[[ EXCERPTED RECORDS open ]]

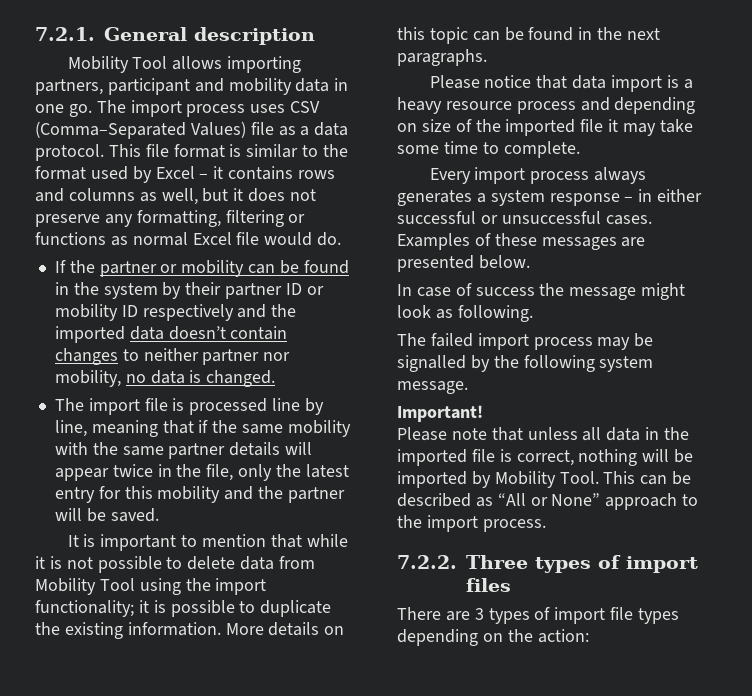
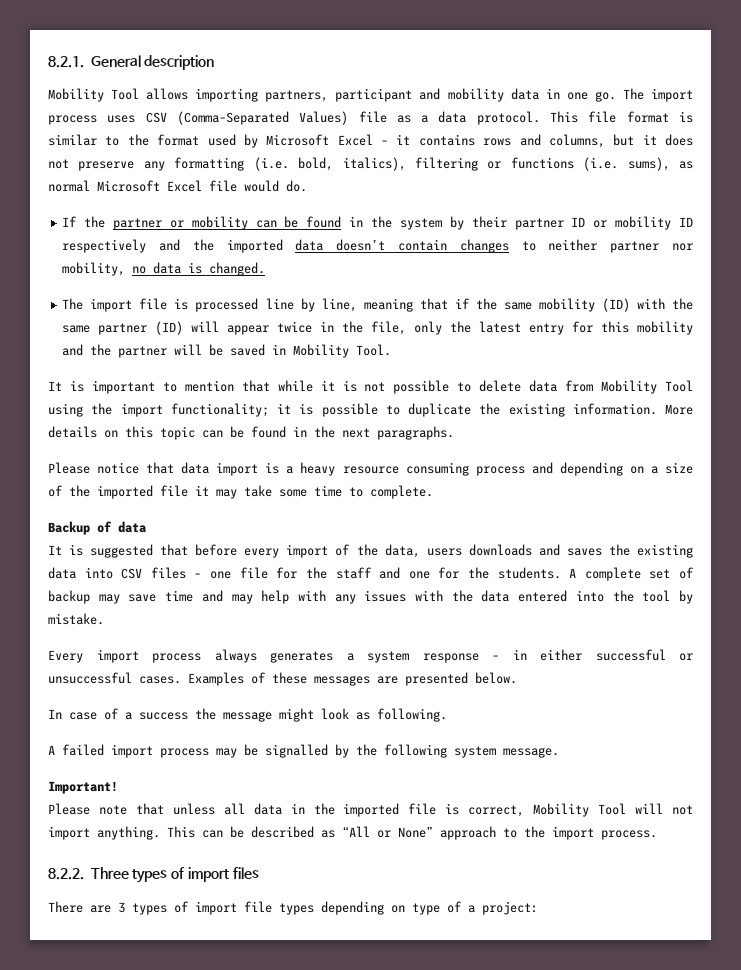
[35,27,95,41] 7.2.1. -> [48,56,84,68] 8.2.1.
(152, 174) none -> [266,134,330,146] Microsoft
[68,188,198,205] columns as well, -> [548,134,605,148] columns,
[136,210,221,227] formatting, -> [174,157,406,171] formatting (i.e. bold, italics),
(106, 238) none -> [583,157,670,171] (i.e. sums),
(188, 239) none -> [97,180,160,192] Microsoft
(351, 428) none -> [601,298,630,312] (ID)
[229,442,281,456] details -> [155,321,184,335] (ID)
[110,508,159,522] saved. -> [230,344,392,358] saved in Mobility Tool.
(512, 105) none -> [405,462,469,476] consuming
(417, 127) none -> [650,466,658,474] a
(580, 149) none -> [48,521,147,535] [48,544,694,558] [48,567,694,581] [48,590,694,604] [48,613,104,625] // Backup of data // It is suggested that before every import of the data, users downloads and saves the existing data into CSV files – one file for the staff and one for the students. A complete set of backup may save time and may help with any issues with the data entered into the tool by mistake.
(472, 289) none -> [125,712,132,720] a
[397,333,426,346] The -> [48,745,55,755] A
[578,449,694,466] [397,471,599,488] nothing will be imported by Mobility Tool. -> [533,803,693,817] [48,826,160,840] Mobility Tool will not import anything.
[397,555,457,569] 7.2.2. -> [48,868,84,880] 8.2.2.
[507,629,589,643] the action: -> [412,901,538,915] type of a project:

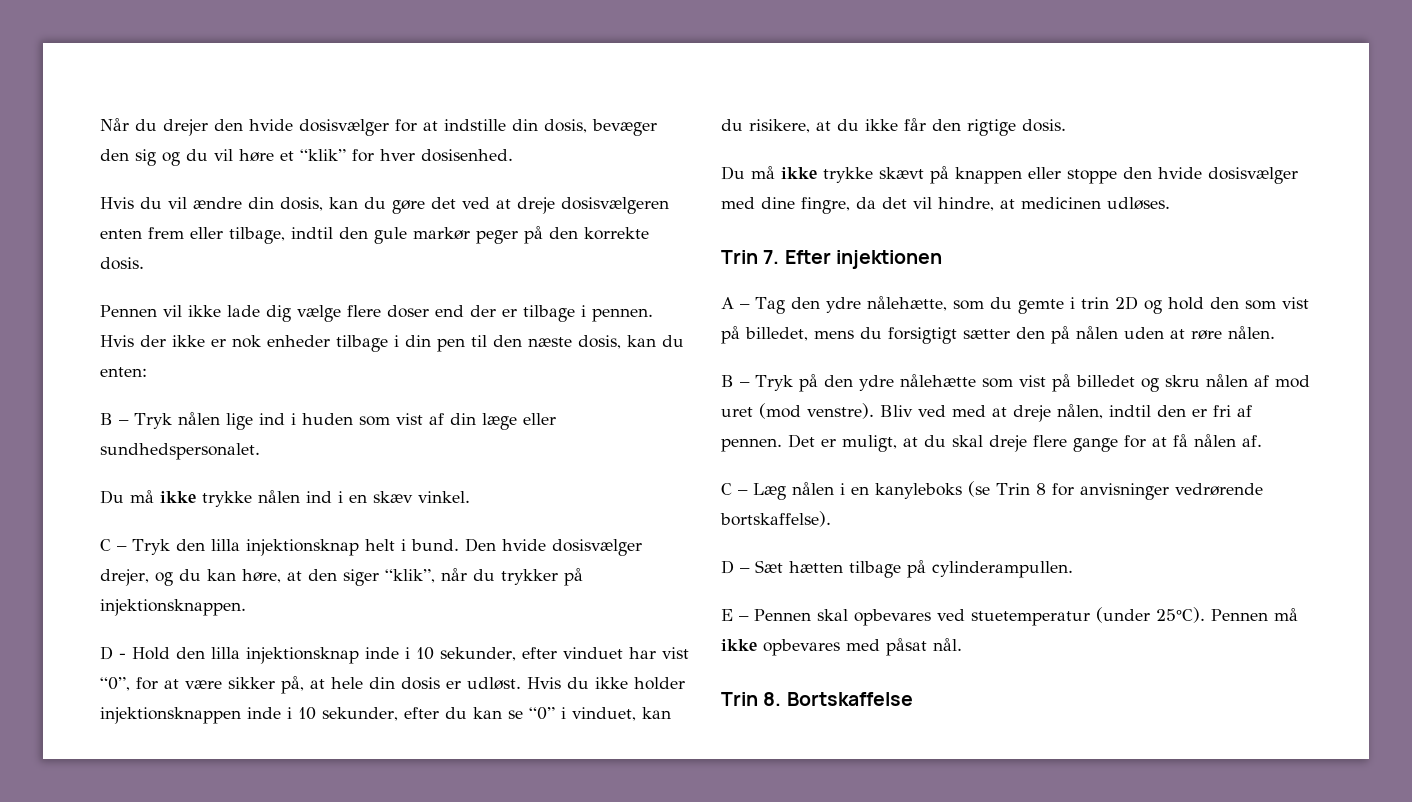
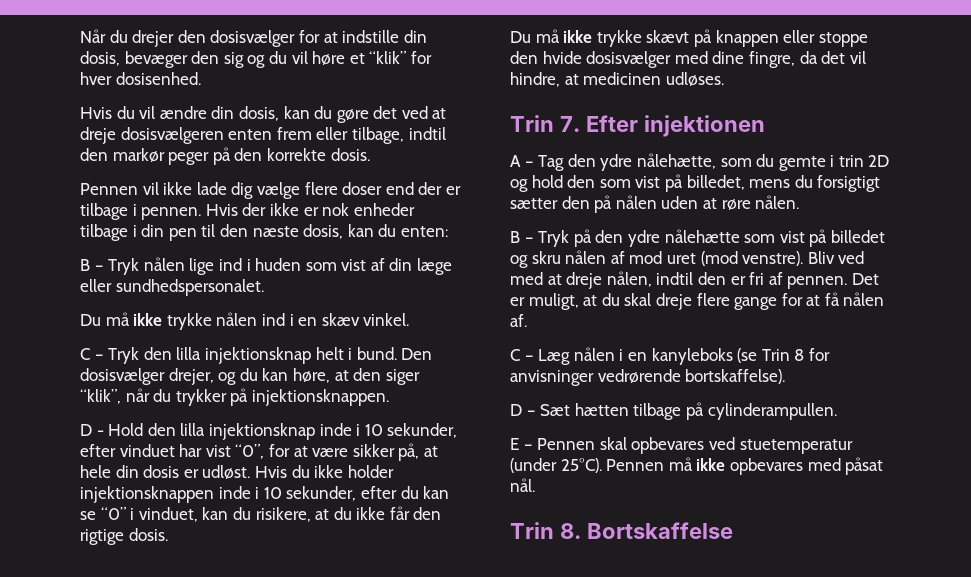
[249,119,293,131] hvide -> (206, 36) none
[374,227,407,244] gule -> (108, 154) none
[501,539,546,551] hvide -> (433, 354) none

[[ EXCERPTED RECORDS closed ]]

■ EXERCISE INSTRUCTIONS
Lines from the records above that hold "hvide" are the ones to list.

■ SOLUTION TO THIS TASK
[249,119,293,131] hvide -> (206, 36) none
[501,539,546,551] hvide -> (433, 354) none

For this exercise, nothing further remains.